Case 3b: the lower white square lies on top of the edge connecting the black dots (and the upper black dot lies on top of the edge connecting the white squares), so these two edges have a \(\mathrm{cross}\) value of \(n\).
Case 3c: both black dots lie on top of the edge connecting the white squares, so these two edges have a \(\mathrm{cross}\) value of \(n\).
Case 3d: though the two edges share a vertex (white circle) the black dot lies on top of the edge connecting the shared vertex to the white square, so these two edges have a \(\mathrm{cross}\) value of \(n\).

Submission tool

Go to the provided tool in the submission system

File Format

For the GD Contest 2023, a JSON format described below will be used. The contest graphs will be provided in this format and the final submissions should be prepared using the same format. A valid JSON file consists of the following entries:

  • nodes: An array with one element per node of the graph. Each element has the following entries:
    • id: The id of the node. Has to be an integer between 0 and #nodes-1.
    • x: The x-coordinate of the node. Has to be an integer between 0 and width.
    • y: The y-coordinate of the node. Has to be an integer between 0 and height.
  • edges: An array with one element per edge of the graph. Each element has the following entries:
    • source: The id of the source node.
    • target: The id of the target node.
  • points: An array with one element per point of the given point set. Each element has the following entries:
    • id: The id of the point. Has to be an integer between 0 and #points-1.
    • x: The x-coordinate of the point. Has to be an integer between 0 and width.
    • y: The y-coordinate of the point. Has to be an integer between 0 and height.
  • width (optional): The maximum x-coordinate of the grid. Has to be a non-negative integer. If unspecified, the width is set to 1,000,000.
  • height (optional): The maximum y-coordinate of the grid. Has to be a non-negative integer. If unspecified, the height is set to 1,000,000.

Sample File

Below is a simple example:


{ "nodes": [
    { "id": 0, "x": 1, "y": 0 },
    { "id": 1, "x": 0, "y": 2 },
    { "id": 2, "x": 2, "y": 2 },
    { "id": 3, "x": 1, "y": 4 }],
  "edges": [
    { "source": 0, "target": 1 },
    { "source": 0, "target": 2 },
    { "source": 1, "target": 2 },
    { "source": 1, "target": 3 },
    { "source": 2, "target": 3 }],
  "points": [
      { "id": 0, "x": 1, "y": 1},
      { "id": 1, "x": 3, "y": 0},
      { "id": 2, "x": 4, "y": 2},
      { "id": 3, "x": 1, "y": 5}],
  "width": 6,
  "height": 6
 }
 

The left drawing below corresponds to this input file. This drawing is has 1 crossing, but is invalid because three nodes do not lie on the point set. The right drawing shows an optimal solution where all nodes lie on the point set and there are 0 edge crossings.

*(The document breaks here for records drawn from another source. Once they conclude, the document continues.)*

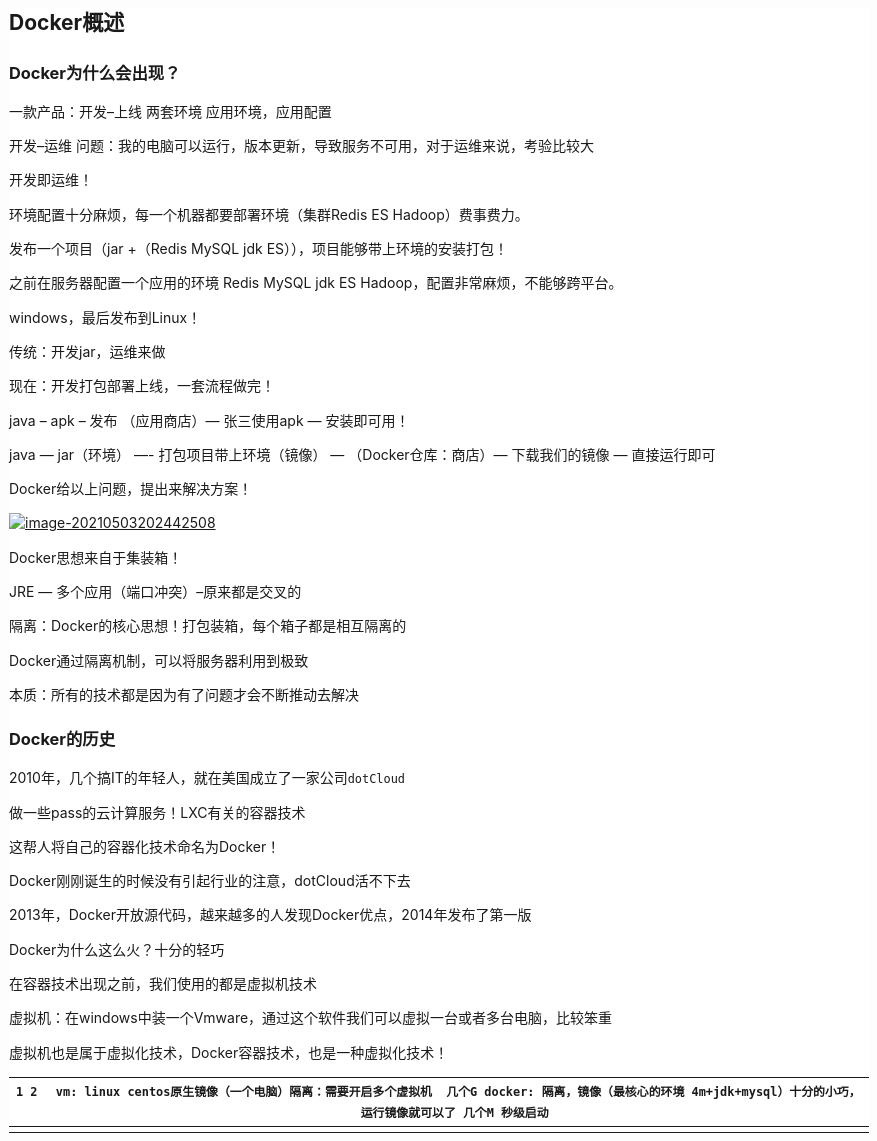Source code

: ## Docker概述

### Docker为什么会出现？

一款产品：开发–上线 两套环境 应用环境，应用配置

开发–运维 问题：我的电脑可以运行，版本更新，导致服务不可用，对于运维来说，考验比较大

开发即运维！

环境配置十分麻烦，每一个机器都要部署环境（集群Redis ES Hadoop）费事费力。

发布一个项目（jar +（Redis MySQL jdk ES）），项目能够带上环境的安装打包！

之前在服务器配置一个应用的环境 Redis MySQL jdk ES Hadoop，配置非常麻烦，不能够跨平台。

windows，最后发布到Linux！

传统：开发jar，运维来做

现在：开发打包部署上线，一套流程做完！

java – apk – 发布 （应用商店）— 张三使用apk — 安装即可用！

java — jar（环境） —- 打包项目带上环境（镜像） — （Docker仓库：商店）— 下载我们的镜像 — 直接运行即可

Docker给以上问题，提出来解决方案！

[![image-20210503202442508](https://gitee.com/eric_bb/image/raw/master/202105/20210507_122323365_0.png)](https://gitee.com/eric_bb/image/raw/master/202105/20210507_122323365_0.png)

Docker思想来自于集装箱！

JRE — 多个应用（端口冲突）–原来都是交叉的

隔离：Docker的核心思想！打包装箱，每个箱子都是相互隔离的

Docker通过隔离机制，可以将服务器利用到极致

本质：所有的技术都是因为有了问题才会不断推动去解决

### Docker的历史

2010年，几个搞IT的年轻人，就在美国成立了一家公司`dotCloud`

做一些pass的云计算服务！LXC有关的容器技术

这帮人将自己的容器化技术命名为Docker！

Docker刚刚诞生的时候没有引起行业的注意，dotCloud活不下去

2013年，Docker开放源代码，越来越多的人发现Docker优点，2014年发布了第一版

Docker为什么这么火？十分的轻巧

在容器技术出现之前，我们使用的都是虚拟机技术

虚拟机：在windows中装一个Vmware，通过这个软件我们可以虚拟一台或者多台电脑，比较笨重

虚拟机也是属于虚拟化技术，Docker容器技术，也是一种虚拟化技术！

| `1 2 ` | `vm: linux centos原生镜像（一个电脑）隔离：需要开启多个虚拟机  几个G docker: 隔离，镜像（最核心的环境 4m+jdk+mysql）十分的小巧，运行镜像就可以了 几个M 秒级启动 ` |
| ------ | ------------------------------------------------------------ |
|        |                                                              |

Input graph Optimal solution

How to participate

The Live Challenge will be part of the 31st International Symposium on Graph Drawing and Network Visualization, and will take place on Wednesday September 18, 2024, after the main conference program, in lecture room GM3 on the 2nd floor of the venue (https://graphdrawing.github.io/gd2024/pages/venue/).

If you wish to participate in the manual category, you will attempt to solve the problems using the supplied tool.

If you wish to participate in the automatic category, you can use any software you wish to solve the problems, including the supplied tool. However, problems instances will be much larger than in the manual category.

You may use at most one computer per team.

Remote participation is possible, in case the conference itself is organized as a hybrid (or online) conference.

The challenge will be run through an online submission system. You can already visit the system and try out the sample graph to get yourself familiar with the provided tool.